Aim of the task – Print the data exactly as written, but leave out each picture.
++++++
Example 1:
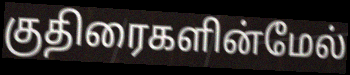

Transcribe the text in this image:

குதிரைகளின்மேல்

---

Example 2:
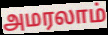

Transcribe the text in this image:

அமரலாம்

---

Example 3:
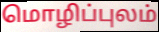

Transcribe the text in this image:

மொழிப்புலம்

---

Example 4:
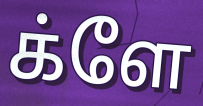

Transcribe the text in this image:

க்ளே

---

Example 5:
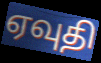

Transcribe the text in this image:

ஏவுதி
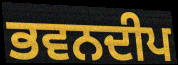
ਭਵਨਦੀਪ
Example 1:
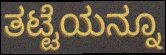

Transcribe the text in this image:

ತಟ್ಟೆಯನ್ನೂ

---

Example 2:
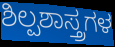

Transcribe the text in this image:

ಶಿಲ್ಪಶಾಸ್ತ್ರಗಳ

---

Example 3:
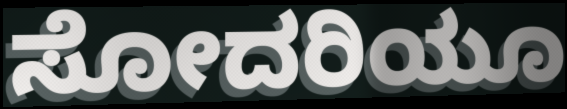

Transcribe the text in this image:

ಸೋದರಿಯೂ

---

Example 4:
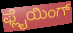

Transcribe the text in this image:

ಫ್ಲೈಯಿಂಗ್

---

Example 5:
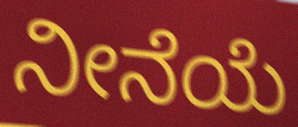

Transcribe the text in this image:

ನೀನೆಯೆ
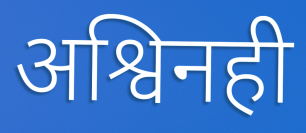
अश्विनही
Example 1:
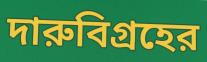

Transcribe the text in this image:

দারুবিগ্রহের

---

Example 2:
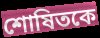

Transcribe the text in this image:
++++++
Exercise response –
Example 1:

Transcribe the text in this image:

குதிரைகளின்மேல்

---

Example 2:

Transcribe the text in this image:

அமரலாம்

---

Example 3:

Transcribe the text in this image:

மொழிப்புலம்

---

Example 4:

Transcribe the text in this image:

க்ளே

---

Example 5:

Transcribe the text in this image:

ஏவுதி
ਭਵਨਦੀਪ
Example 1:

Transcribe the text in this image:

ತಟ್ಟೆಯನ್ನೂ

---

Example 2:

Transcribe the text in this image:

ಶಿಲ್ಪಶಾಸ್ತ್ರಗಳ

---

Example 3:

Transcribe the text in this image:

ಸೋದರಿಯೂ

---

Example 4:

Transcribe the text in this image:

ಫ್ಲೈಯಿಂಗ್

---

Example 5:

Transcribe the text in this image:

ನೀನೆಯೆ
अश्विनही
Example 1:

Transcribe the text in this image:

দারুবিগ্রহের

---

Example 2:

Transcribe the text in this image:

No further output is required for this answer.